The market news coverage is becoming increasingly polarized. On one side of the debate are those that believe the sky is the limit for stocks in the months ahead. With stocks reaching a fresh all-time high on Friday, this view has yet to be invalidated. On the other side of the discussion are those that expect a significant stock market pullback is not only imminent but also long overdue. Given the fact that we are soon entering what has historically been a tumultuous time of year for stocks, such expectations may soon be validated. Who is right? Only time will tell, but in working to identify the answer it is worthwhile to explore market history to see if we can identify clues as to whether the stock market is setting up for a major decline as we head into the fall of 2014.

The onset of fall has traditionally come with increased challenges for stock investors. In more than 140 years of stock market history, the only two-month period where stocks have averaged a negative total return has been during September and October. During these two months, stocks have lost an average -0.35%. Perhaps more importantly, twenty of the forty, or 50%, of worst two-month periods in market history have included either September or October if not both.

(click to enlarge)

Thus, it is reasonable to consider the possibility that the onset of fall might once again bring with it a period of sustained market turbulence that has been absent for some time. In order to determine whether we are poised for a meaningful correction in the fall, potentially in the magnitude of -10% or more, it is worthwhile to look back on those past incidents to see if they share any similarities with the market set up today.

Exploring back through market history, 22 years stand out in particular for providing investors with a sustained correction in excess of -10% over a two-month period in the fall. These years include the following:

1873, 1876, 1907, 1929, 1930, 1931, 1932, 1933, 1937, 1946, 1957, 1973, 1974, 1987, 1990, 1998, 2000, 2001, 2002, 2007, 2008, 2011

One way to potentially determine whether the stock market in 2014 is setting up for a major autumn correction like the past years listed above is to examine how the stock market held up during the summer months prior to the turbulence that followed in the fall.

An important point becomes immediately apparent when conducting this analysis. In nearly all past instances of a major stock market correction in the fall, stocks were exhibiting signs of breaking down during the summer that preceded these corrections. For in the past when the stock market pulled back dramatically in the fall, in 16 of these 22 instances stocks were also down outright over the summer months from June to August. And in another 3 of these 22 past instances, stocks experienced at least one monthly decline over the June to August period.

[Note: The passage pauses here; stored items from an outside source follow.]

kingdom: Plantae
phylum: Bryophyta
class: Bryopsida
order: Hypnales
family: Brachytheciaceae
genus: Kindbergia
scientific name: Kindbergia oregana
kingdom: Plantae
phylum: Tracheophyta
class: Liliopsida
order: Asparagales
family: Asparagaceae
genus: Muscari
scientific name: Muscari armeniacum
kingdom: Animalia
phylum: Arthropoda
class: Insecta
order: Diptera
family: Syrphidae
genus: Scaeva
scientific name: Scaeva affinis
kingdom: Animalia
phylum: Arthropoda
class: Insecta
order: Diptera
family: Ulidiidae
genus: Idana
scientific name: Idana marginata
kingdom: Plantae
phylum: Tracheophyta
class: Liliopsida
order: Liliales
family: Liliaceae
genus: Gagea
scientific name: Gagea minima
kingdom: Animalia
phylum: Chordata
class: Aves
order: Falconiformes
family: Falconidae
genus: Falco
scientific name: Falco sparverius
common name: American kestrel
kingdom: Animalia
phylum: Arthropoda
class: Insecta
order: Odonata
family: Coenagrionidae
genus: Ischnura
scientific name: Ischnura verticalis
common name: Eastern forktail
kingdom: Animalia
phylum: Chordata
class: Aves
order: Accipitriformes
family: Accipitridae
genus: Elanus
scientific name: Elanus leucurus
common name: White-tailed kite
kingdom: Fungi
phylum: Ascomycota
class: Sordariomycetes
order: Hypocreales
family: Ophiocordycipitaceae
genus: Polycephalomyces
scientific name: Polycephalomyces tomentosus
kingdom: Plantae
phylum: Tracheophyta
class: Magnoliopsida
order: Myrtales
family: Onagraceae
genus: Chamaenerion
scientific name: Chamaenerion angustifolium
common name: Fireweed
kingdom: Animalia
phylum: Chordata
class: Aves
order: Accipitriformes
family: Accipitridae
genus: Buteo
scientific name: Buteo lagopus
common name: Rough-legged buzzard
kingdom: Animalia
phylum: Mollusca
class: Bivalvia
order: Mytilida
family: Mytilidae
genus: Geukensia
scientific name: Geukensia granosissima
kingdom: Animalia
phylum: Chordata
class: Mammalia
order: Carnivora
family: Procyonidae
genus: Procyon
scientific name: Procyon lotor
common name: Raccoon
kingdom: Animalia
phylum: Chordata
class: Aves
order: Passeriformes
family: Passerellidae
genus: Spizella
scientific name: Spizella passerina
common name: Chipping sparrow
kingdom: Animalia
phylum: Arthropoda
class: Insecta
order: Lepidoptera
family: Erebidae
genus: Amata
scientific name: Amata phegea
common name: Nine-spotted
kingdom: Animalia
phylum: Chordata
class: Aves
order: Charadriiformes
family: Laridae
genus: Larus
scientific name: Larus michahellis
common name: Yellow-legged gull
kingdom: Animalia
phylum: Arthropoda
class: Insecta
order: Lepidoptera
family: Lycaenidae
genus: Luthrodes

The good news is that neither of these conditions has taken place in 2014. Not only have stocks as measured by the S&P 500 Index (NYSEARCA:SPY) advanced solidly this summer, but they have also moved higher in each of the last three months of June, July and August. In other words, it does not appear that stocks are setting up for a major correction as we head into the autumn of 2014 at least based on this criteria.

But the assessment here is not finished just yet. What about the remaining 3 instances where stocks experienced a major autumn decline after posting strong summer returns including consecutive gains each in June, July and August? These three exceptions took place in 1929, 1987 and 2000. These, of course, are among the most notorious years in stock market history, and in each past instance investors drifted steadily through the summer with the impression that all was well with the world. That is, of course, until the market reversed suddenly and relentlessly.

Bottom Line

The sanguine summer for stock investors in 2014 is not the typical historical set up for a major market correction in the fall. But investors should take caution at becoming overconfident at this juncture, as market history has also shown that in the rare instances when a major autumn correction arrives following a bright and sunny summer for stocks, the subsequent downside can quickly become painful and severe.